Unfortunately, an error has occurred:
timed out waiting for the condition
This error is likely caused by:
- The kubelet is not running
- The kubelet is unhealthy due to a misconfiguration of the node in some way (required cgroups disabled)
If you are on a systemd-powered system, you can try to troubleshoot the error with the following commands:
- 'systemctl status kubelet'
- 'journalctl -xeu kubelet'
Additionally, a control plane component may have crashed or exited when started by the container runtime.
To troubleshoot, list all containers using your preferred container runtimes CLI.

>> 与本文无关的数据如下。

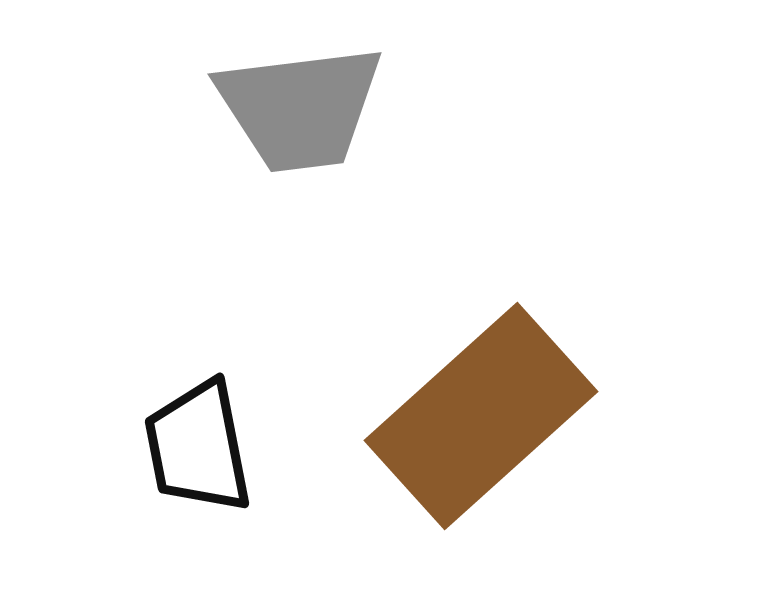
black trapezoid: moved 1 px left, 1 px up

Here is one example how you may list all running Kubernetes containers by using crictl:
- 'crictl --runtime-endpoint unix:///var/run/containerd/containerd.sock ps -a | grep kube | grep -v pause'
Once you have found the failing container, you can inspect its logs with:
- 'crictl --runtime-endpoint unix:///var/run/containerd/containerd.sock logs CONTAINERID'
error execution phase wait-control-plane: couldn't initialize a Kubernetes cluster
To see the stack trace of this error execute with --v=5 or higher
根据报错信息,是因为 kubelet
服务没有启动成功。使用 systemctl status
查看 kubelet
服务状态为 code=exited, status=1/FAILURE
:
[root@localhost ~]# systemctl status kubelet
● kubelet.service - kubelet: The Kubernetes Node Agent
Loaded: loaded (/etc/systemd/system/kubelet.service; enabled; vendor preset: disabled)
Drop-In: /etc/systemd/system/kubelet.service.d
└─10-kubeadm.conf
Active: activating (auto-restart) (Result: exit-code) since 五 2022-05-20 06:46:25 CST; 951ms ago
Docs: https://kubernetes.io/docs/home/
Process: 2787 ExecStart=/usr/local/bin/kubelet $KUBELET_KUBECONFIG_ARGS $KUBELET_CONFIG_ARGS $KUBELET_KUBEADM_ARGS $KUBELET_EXTRA_ARGS (code=exited, status=1/FAILURE)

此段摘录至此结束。